Eine Zuckersteuer ist keine Bevormundung, sondern Verantwortung

 

Diese Epidemie ist nicht die Summe individueller Fehlentscheidungen, sondern das Ergebnis einer fehlgeleiteten Ernährungsumwelt. Der Markt steuert unser Essverhalten stärker als jeder innere Kompass. Werbung, Preisgestaltung und Verfügbarkeit fördern vor allem den Konsum jener industriell hergestellten Produkte, die hohe Gewinnmargen versprechen – und hohe Gesundheitskosten verursachen. Damit wird das Prinzip der freien Entscheidung zur Illusion. Wer tagtäglich gezuckerte Produkte in jeder Werbepause, an jeder Supermarktkasse und in jeder Schulkantine präsentiert bekommt, entscheidet nicht wirklich frei. Noch dazu gilt für Süßigkeiten seit 1990 ein ermäßigter Umsatzsteuersatz von sieben Prozent, womit die entsprechenden Produkte künstlich verbilligt werden. Diese staatliche Subventionierung ist gesundheitspolitisch und ernährungsmedizinisch höchst fragwürdig.

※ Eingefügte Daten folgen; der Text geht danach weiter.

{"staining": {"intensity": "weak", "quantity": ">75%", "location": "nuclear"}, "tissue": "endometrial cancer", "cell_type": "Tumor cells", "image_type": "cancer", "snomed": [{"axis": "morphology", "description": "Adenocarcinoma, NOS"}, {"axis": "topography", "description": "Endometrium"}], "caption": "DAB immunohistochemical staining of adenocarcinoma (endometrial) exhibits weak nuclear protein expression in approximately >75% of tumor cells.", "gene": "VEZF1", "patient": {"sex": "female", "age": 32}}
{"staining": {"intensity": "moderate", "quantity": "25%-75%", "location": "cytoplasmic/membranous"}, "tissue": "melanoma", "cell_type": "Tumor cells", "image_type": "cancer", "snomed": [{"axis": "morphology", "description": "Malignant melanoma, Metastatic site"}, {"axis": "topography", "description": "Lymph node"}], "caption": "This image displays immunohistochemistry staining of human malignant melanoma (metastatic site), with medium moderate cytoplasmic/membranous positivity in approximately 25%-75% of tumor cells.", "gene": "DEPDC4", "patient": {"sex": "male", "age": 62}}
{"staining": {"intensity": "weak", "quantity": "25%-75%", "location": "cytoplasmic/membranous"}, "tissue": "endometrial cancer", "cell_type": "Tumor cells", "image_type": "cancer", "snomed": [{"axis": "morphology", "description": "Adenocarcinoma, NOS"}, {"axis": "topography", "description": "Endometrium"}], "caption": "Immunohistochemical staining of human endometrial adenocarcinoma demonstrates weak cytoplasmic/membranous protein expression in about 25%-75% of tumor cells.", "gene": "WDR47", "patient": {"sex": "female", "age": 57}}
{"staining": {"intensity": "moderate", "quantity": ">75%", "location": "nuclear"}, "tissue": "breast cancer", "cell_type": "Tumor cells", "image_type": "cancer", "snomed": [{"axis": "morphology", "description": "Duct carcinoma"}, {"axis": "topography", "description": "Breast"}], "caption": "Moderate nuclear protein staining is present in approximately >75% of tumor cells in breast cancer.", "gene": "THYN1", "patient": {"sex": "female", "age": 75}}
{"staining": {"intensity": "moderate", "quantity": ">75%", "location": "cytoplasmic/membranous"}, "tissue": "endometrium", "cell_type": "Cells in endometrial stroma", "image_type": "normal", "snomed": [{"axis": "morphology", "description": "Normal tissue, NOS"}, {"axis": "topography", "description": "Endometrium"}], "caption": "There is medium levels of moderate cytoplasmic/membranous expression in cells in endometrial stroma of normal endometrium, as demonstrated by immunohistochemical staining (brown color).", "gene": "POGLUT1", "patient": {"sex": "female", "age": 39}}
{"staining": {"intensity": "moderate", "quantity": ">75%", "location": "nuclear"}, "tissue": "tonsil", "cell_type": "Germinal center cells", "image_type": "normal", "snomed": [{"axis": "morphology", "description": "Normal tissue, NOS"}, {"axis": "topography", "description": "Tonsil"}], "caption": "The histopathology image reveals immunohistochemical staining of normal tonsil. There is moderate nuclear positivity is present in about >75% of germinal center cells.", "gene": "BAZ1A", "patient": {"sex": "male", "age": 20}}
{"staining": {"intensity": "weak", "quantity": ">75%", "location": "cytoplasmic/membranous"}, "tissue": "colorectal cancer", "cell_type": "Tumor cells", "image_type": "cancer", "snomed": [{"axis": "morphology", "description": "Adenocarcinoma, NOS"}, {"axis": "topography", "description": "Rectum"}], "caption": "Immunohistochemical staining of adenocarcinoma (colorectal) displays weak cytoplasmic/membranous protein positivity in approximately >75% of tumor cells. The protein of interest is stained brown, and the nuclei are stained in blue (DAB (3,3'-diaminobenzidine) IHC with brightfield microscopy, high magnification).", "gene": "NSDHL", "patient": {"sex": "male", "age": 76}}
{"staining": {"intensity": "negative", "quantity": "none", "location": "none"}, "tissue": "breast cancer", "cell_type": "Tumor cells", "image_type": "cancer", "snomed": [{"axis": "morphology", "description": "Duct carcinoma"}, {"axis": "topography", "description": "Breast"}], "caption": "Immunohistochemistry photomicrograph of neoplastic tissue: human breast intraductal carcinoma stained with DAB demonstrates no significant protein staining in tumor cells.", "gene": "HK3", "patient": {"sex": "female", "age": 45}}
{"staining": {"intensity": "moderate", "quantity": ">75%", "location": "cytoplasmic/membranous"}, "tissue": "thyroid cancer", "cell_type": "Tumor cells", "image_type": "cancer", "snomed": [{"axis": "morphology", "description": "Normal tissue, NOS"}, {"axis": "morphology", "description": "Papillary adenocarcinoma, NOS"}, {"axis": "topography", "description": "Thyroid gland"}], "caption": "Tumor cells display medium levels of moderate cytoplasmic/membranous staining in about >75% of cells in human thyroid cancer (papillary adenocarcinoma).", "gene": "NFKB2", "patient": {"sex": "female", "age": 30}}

Gleichzeitig gerät das solidarisch finanzierte Gesundheitssystem an seine Grenzen. Krankheiten, die vermeidbar wären, verschlingen Milliarden an Gesundheitskosten [Watt et al., 2019]. Mehr Prävention ist auch volkswirtschaftlich ein Gebot der Stunde und darf sich daher nicht auf Appelle und Informationskampagnen beschränken. Aufklärung ist wichtig, aber sie erreicht vor allem jene, die ohnehin gesundheitsbewusst leben. Verhältnispräventive Maßnahmen wie Steuern oder Werbebeschränkungen wirken hingegen auch dort, wo individuelle Ansprache an ihre Grenzen stößt [Heilmann & Ziller, 2021].

Das Argument, eine Zuckersteuer beschneide die persönliche Freiheit, ist populär – aber falsch. Eine Steuer verbietet nichts, sie lenkt. Sie schafft Anreize, gesündere Entscheidungen zu treffen, ohne sie vorzuschreiben. Erinnert sei auch daran, dass es bis 1993 eine Zuckersteuer in Deutschland gab. Und Werbeverbote wiederum richten sich nicht gegen die Bevölkerung, sondern gegen die Industrie, die aus Abhängigkeit Kapital schlägt. Denn Zucker wirkt nachweislich gewöhnungsfördernd, wenn nicht gar abhängig machend [DiNicolantonio et al., 2018]. Wer abhängig ist, entscheidet nicht autonom.

Der Erfolg vergleichbarer Maßnahmen ist belegt: Die drastische Reduktion des Rauchens in den letzten Jahrzehnten verdanken wir nicht freiwilliger Einsicht, sondern konsequenter Regulierung – Besteuerung, Werbeverboten, Aufklärung. Kaum jemand würde heute behaupten, er vermisse die Zigarettenwerbung oder wolle wieder mehr mit Tabakrauch in Kontakt kommen. Warum also handeln wir beim Zucker so zögerlich? Während andere Länder längst Erfolge durch Lenkungsmaßnahmen verbuchen [Du et al., 2018], verharrt die Bundespolitik im Diskurs über vermeintliche Bevormundung. Dabei wäre eine Zuckersteuer ein Schritt hin zu echter Freiheit – der Freiheit von krankmachenden Strukturen, von manipulativer Werbung, von ökonomischen Zwängen, die Gesundheit zur Ware machen.

Eine Gesellschaft, die ihre Bürgerinnen und Bürger schützt, betreibt keine Verbots-, sondern Verantwortungspolitik. Die Zuckersteuer ist kein Eingriff in die Freiheit – sie ist ihr Schutzmechanismus.